Hey! I was wondering the same thing, but not full duplex, only half duplex.
I thought a drop-in RS-485 would be cool. I was originally thinking that 1mm plastic fiber for short distances.
Still, even a one way transmitter or receiver costs $10!
 

Offline daddario

  • Regular Contributor
  • *
  • Posts: 59
  • Country: ee
Re: bidirectional fibre tranceivers
« Reply #7 on: October 21, 2021, 08:33:28 pm »

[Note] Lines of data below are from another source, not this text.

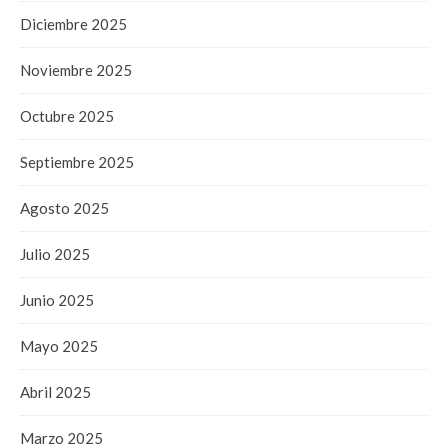
Diciembre 2025
Noviembre 2025
Octubre 2025
Septiembre 2025
Agosto 2025
Julio 2025
Junio 2025
Mayo 2025
Abril 2025
Marzo 2025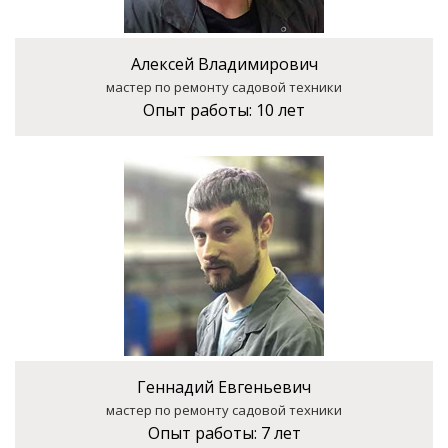
Алексей Владимирович
мастер по ремонту садовой техники
Опыт работы:
10 лет
Геннадий Евгеньевич
мастер по ремонту садовой техники
Опыт работы:
7 лет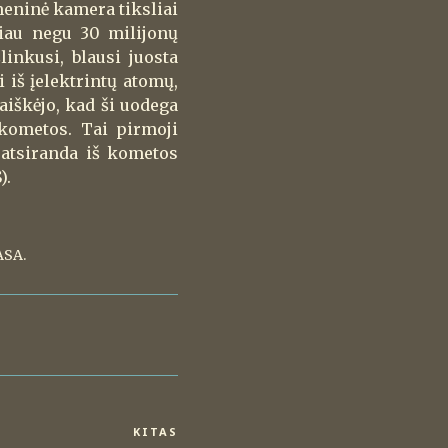
tmeninė kamera tiksliai
iau negu 30 milijonų
linkusi, blausi juosta
 iš įelektrintų atomų,
aiškėjo, kad ši uodega
 kometos. Tai pirmoji
 atsiranda iš kometos
).
ASA.
KITAS
Kitas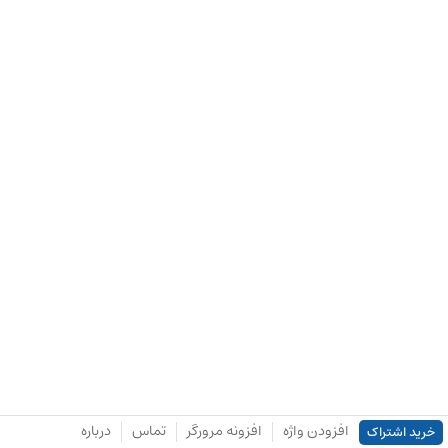
افزودن واژه
افزونه مرورگر
تماس
درباره
خرید اشتراک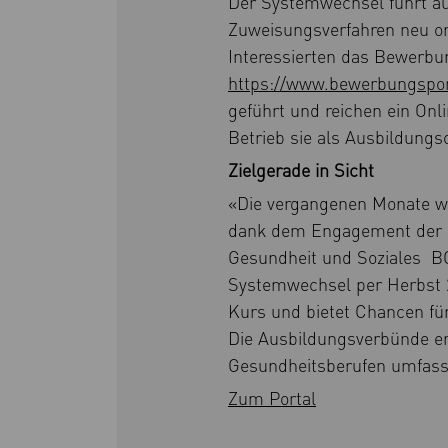
Der Systemwechsel führt a
Zuweisungsverfahren neu or
Interessierten das Bewerbu
https://www.bewerbungspor
geführt und reichen ein Onl
Betrieb sie als Ausbildungso
Zielgerade in Sicht
«Die vergangenen Monate wa
dank dem Engagement der B
Gesundheit und Soziales BG
Systemwechsel per Herbst 202
Kurs und bietet Chancen für
Die Ausbildungsverbünde en
Gesundheitsberufen umfass
Zum Portal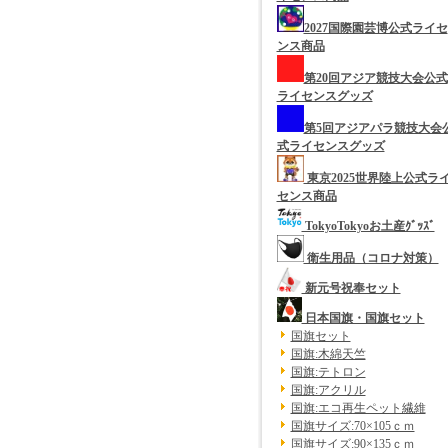
2027国際園芸博公式ライセ
ンス商品
第20回アジア競技大会公式
ライセンスグッズ
第5回アジアパラ競技大会
式ライセンスグッズ
東京2025世界陸上公式ラ
センス商品
TokyoTokyoお土産ｸﾞｯｽﾞ
衛生用品（コロナ対策）
新元号祝奉セット
日本国旗・国旗セット
国旗セット
国旗:木綿天竺
国旗:テトロン
国旗:アクリル
国旗:エコ再生ペット繊維
国旗サイズ:70×105ｃｍ
国旗サイズ:90×135ｃｍ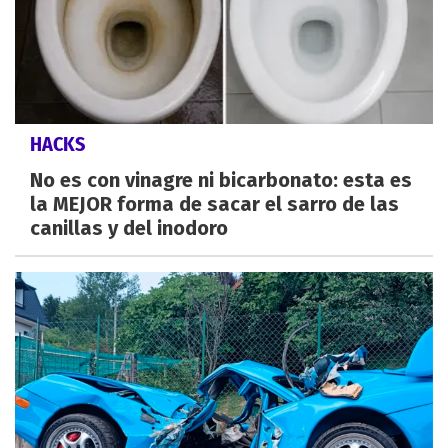
HACKS
No es con vinagre ni bicarbonato: esta es
la MEJOR forma de sacar el sarro de las
canillas y del inodoro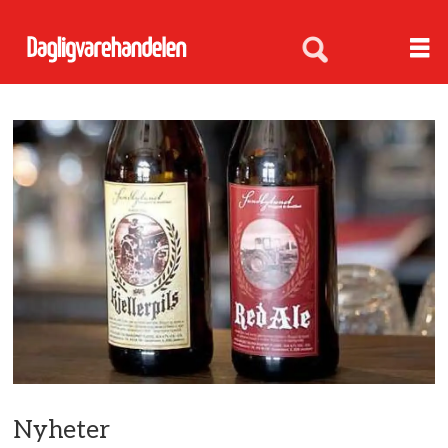
Nyheter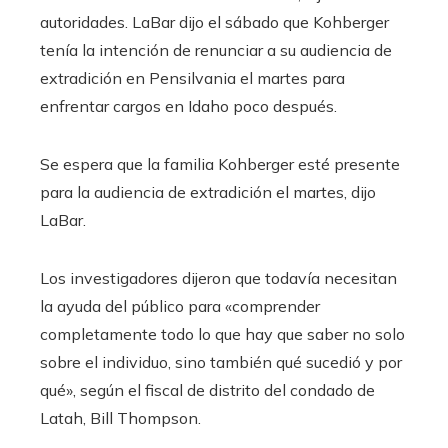
autoridades. LaBar dijo el sábado que Kohberger
tenía la intención de renunciar a su audiencia de
extradición en Pensilvania el martes para
enfrentar cargos en Idaho poco después.
Se espera que la familia Kohberger esté presente
para la audiencia de extradición el martes, dijo
LaBar.
Los investigadores dijeron que todavía necesitan
la ayuda del público para «comprender
completamente todo lo que hay que saber no solo
sobre el individuo, sino también qué sucedió y por
qué», según el fiscal de distrito del condado de
Latah, Bill Thompson.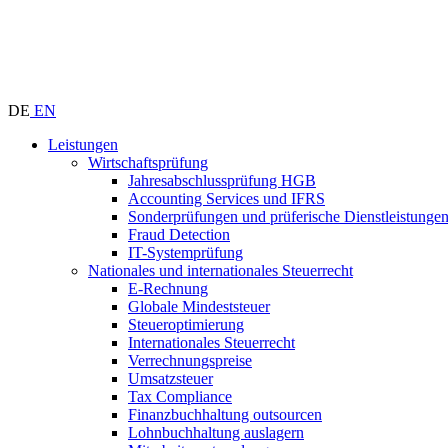
DE
EN
Leistungen
Wirtschaftsprüfung
Jahresabschlussprüfung HGB
Accounting Services und IFRS
Sonderprüfungen und prüferische Dienstleistunge
Fraud Detection
IT-Systemprüfung
Nationales und internationales Steuerrecht
E-Rechnung
Globale Mindeststeuer
Steueroptimierung
Internationales Steuerrecht
Verrechnungspreise
Umsatzsteuer
Tax Compliance
Finanzbuchhaltung outsourcen
Lohnbuchhaltung auslagern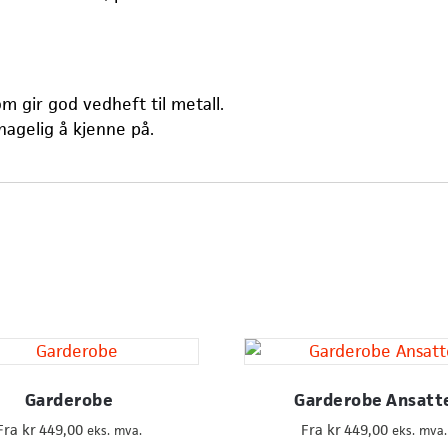
 gir god vedheft til metall.
hagelig å kjenne på.
Garderobe
Garderobe Ansatt
Fra
kr
449,00
Fra
kr
449,00
eks. mva.
eks. mva.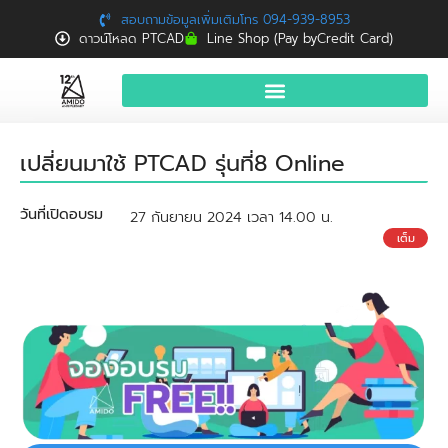
สอบถามข้อมูลเพิ่มเติมโทร 094-939-8953
ดาวน์โหลด PTCAD
Line Shop (Pay byCredit Card)
หน้าแรก
เปลี่ยนมาใช้ PTCAD รุ่นที่8 Online
สินค้าและบริการ
วันที่เปิดอบรม
27 กันยายน 2024 เวลา 14.00 น.
จองอบรมฟรี
เต็ม
News
Download
ติดต่อเรา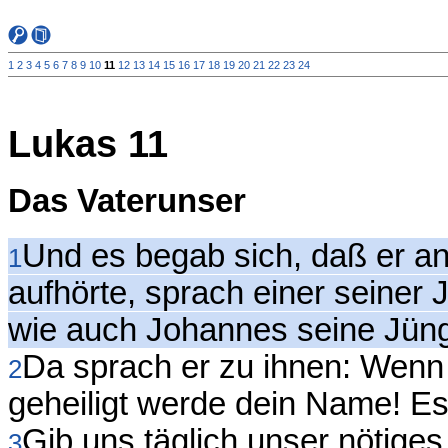
1
2
3
4
5
6
7
8
9
10
11
12
13
14
15
16
17
18
19
20
21
22
23
24
Lukas 11
Das Vaterunser
Und es begab sich, daß er an
1
aufhörte, sprach einer seiner 
wie auch Johannes seine Jünge
Da sprach er zu ihnen: Wenn i
2
geheiligt werde dein Name! E
Gib uns täglich unser nötiges
3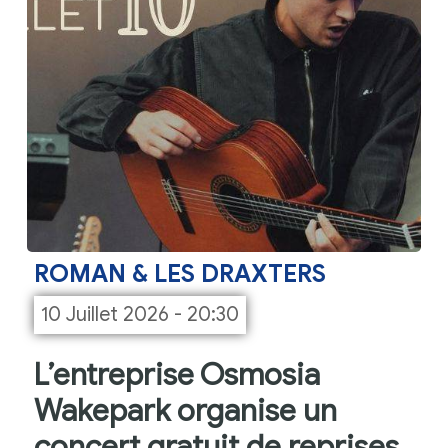
ROMAN & LES DRAXTERS
10 Juillet 2026 - 20:30
L’entreprise Osmosia
Wakepark organise un
concert gratuit de reprises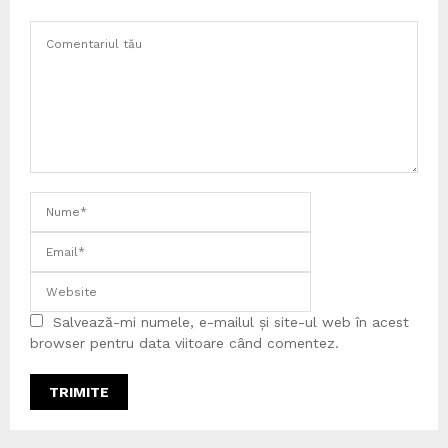
Salvează-mi numele, e-mailul și site-ul web în acest
browser pentru data viitoare când comentez.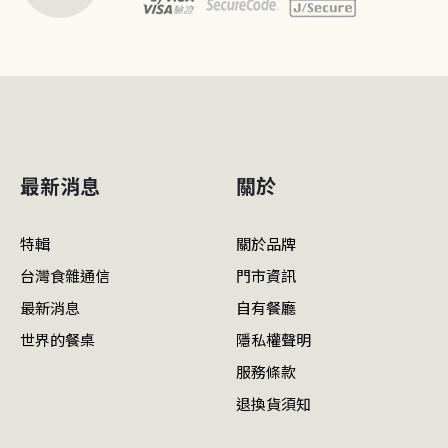
最新消息
關於
特輯
關於品牌
台灣食雜通信
門市資訊
最新消息
自有餐廳
世界的餐桌
隱私權聲明
服務條款
退換貨須知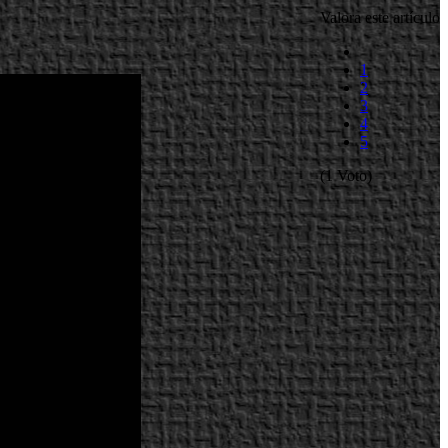
Valora este artículo
1
2
3
4
5
(1 Voto)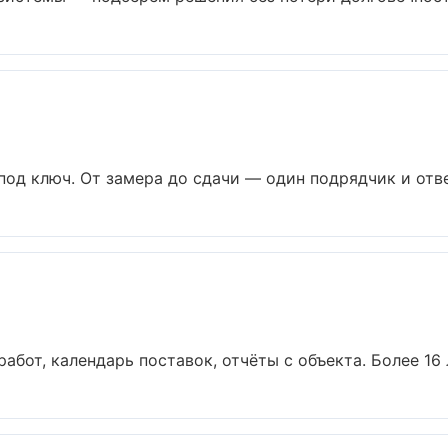
од ключ. От замера до сдачи — один подрядчик и отве
абот, календарь поставок, отчёты с объекта. Более 16 л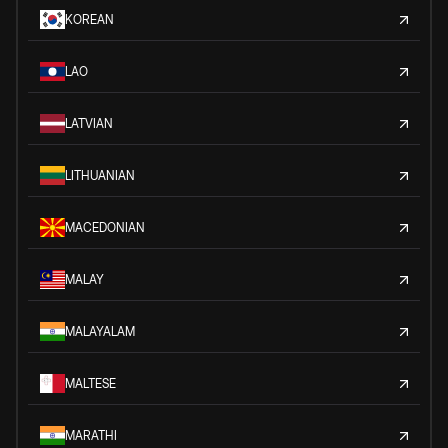
KOREAN
LAO
LATVIAN
LITHUANIAN
MACEDONIAN
MALAY
MALAYALAM
MALTESE
MARATHI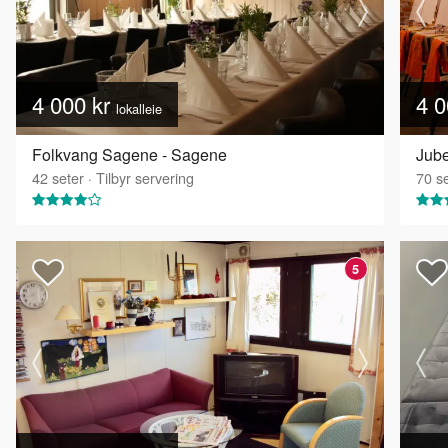
4 000 kr
4 0
lokalleie
Folkvang Sagene - Sagene
Jube
42
seter
·
Tilbyr servering
70
se
5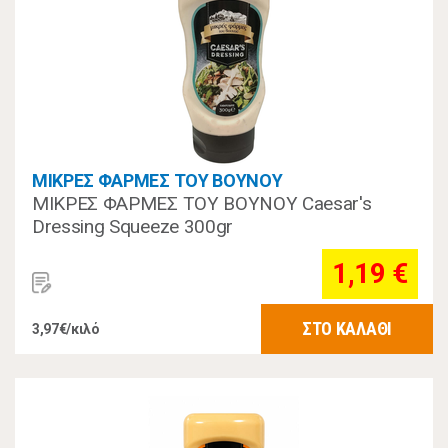
ΜΙΚΡΕΣ ΦΑΡΜΕΣ ΤΟΥ ΒΟΥΝΟΥ
ΜΙΚΡΕΣ ΦΑΡΜΕΣ ΤΟΥ ΒΟΥΝΟΥ Caesar's
Dressing Squeeze 300gr
1,19 €
ΣΤΟ ΚΑΛΑΘΙ
3,97€/κιλό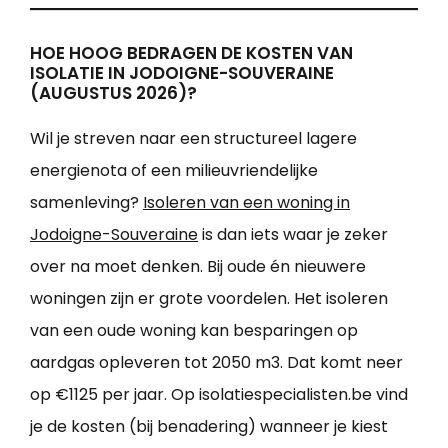
HOE HOOG BEDRAGEN DE KOSTEN VAN
ISOLATIE IN JODOIGNE-SOUVERAINE
(AUGUSTUS 2026)?
Wil je streven naar een structureel lagere
energienota of een milieuvriendelijke
samenleving?
Isoleren van een woning in
Jodoigne-Souveraine
is dan iets waar je zeker
over na moet denken. Bij oude én nieuwere
woningen zijn er grote voordelen. Het isoleren
van een oude woning kan besparingen op
aardgas opleveren tot 2050 m3. Dat komt neer
op €1125 per jaar. Op isolatiespecialisten.be vind
je de kosten (bij benadering) wanneer je kiest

In networking gear how it's done is using different wavelengths - be it bidirectional, or BIDI as it's called in the trade, using two wavelengths from the 1310~1550nm range (on one side it'll have, for example, a 1310nm transmitter, a 1490nm receiver and vice-versa on the other side) optically coupled together. Or CWDM/WDWM technology that uses tens of different wavelengths on a single fibre and (de)multiplexed together in an external optics units - in all those cases the active parts themselves have their unique WL. If your product is low-volume the cheapest option would be to buy CWDM SFP modules and rip the optics and transducers out.
Mind you that technology is intended for single-mode fibre (9/125um), but for very short distances any ol' plastic straw will do.
My competence in HF electronics over 30MHz rolls off 3dB/oct.